Farmers’ markets are fun, friendly places to buy produce at its freshest
By Vicki Meade
Article in the Summer 1997 issue of Annapolis Quarterly
Excerpt
The blush of ripe tomatoes, the vibrant green of snap beans, yellow-gold squash, and red raspberries—farmers’ markets are so colorful they’re part rainbow.
They smell good, too. Close your eyes and inhale the essence of melons, peaches, basil, mint, chives, and maybe fresh-baked blueberry pie or cinnamon buns. Bite into a peach and it explodes with flavor.
That farmers’ markets cheer the senses is reason enough to seek them out, not to mention the freshness of the produce and the reasonable prices. And then there are the vendors.
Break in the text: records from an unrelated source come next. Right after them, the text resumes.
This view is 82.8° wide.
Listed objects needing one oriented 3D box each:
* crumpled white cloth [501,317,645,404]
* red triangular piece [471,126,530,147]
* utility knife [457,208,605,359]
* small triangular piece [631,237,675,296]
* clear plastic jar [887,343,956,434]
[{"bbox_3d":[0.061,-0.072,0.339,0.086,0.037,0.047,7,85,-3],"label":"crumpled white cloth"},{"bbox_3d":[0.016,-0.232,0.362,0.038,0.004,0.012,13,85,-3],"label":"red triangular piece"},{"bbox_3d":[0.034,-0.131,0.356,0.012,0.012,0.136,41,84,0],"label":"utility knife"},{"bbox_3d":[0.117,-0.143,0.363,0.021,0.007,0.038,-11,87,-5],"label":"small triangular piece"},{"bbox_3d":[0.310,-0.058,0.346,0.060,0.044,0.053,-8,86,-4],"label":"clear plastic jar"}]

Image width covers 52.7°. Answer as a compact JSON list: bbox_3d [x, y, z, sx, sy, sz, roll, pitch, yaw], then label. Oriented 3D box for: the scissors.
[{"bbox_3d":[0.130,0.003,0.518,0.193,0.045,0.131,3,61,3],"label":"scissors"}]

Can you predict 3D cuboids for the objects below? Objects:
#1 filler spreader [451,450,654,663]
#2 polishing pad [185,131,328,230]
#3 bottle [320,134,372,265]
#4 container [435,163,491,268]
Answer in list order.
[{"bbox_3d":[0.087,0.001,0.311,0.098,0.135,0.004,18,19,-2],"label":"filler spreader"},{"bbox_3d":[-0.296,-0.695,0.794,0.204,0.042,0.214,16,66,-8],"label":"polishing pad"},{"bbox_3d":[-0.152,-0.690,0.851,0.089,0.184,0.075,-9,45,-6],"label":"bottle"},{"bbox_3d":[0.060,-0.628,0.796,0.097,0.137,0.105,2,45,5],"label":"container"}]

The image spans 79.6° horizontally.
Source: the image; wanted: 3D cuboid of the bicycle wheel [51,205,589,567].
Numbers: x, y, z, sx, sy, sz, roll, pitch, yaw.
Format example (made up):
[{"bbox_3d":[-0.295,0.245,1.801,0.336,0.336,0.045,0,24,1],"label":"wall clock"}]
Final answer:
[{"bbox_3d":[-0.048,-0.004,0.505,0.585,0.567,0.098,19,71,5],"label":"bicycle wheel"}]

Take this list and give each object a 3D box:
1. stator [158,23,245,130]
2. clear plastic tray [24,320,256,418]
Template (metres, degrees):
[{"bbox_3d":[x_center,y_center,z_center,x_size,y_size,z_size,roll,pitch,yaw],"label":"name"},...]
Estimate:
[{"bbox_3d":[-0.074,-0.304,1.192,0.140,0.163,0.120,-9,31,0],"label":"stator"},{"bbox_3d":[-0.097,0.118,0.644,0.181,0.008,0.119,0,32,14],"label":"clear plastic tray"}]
At the farmers’ market in Berlin, a few miles from Ocean City, Judy Ashton sells bedding plants, perennials, and herbs she raises In her yard on Main Street. She has a hearty laugh and loves to kid around, but she’s serious about what she grows. “I’d rather spend a half hour explaining to someone how to plant something, where to put it, how to take care of it, than have them walk away not knowing. I work real hard to grow my things. I don’t want them to die a week after I sell them.”
Jim Bennett grows 14 varieties of peaches on Delaware farmland his family has owned since 1867, and sells them at four Maryland farmers’ markets. Even as he tells you about the travails of cultivating fruit — like the two years all the blossoms froze and dropped off, resulting in the loss of his whole crop—he’s emphasizing his pride in his product. “We stand behind our peaches. If somebody buys some and doesn’t like them, we’ll replace them.”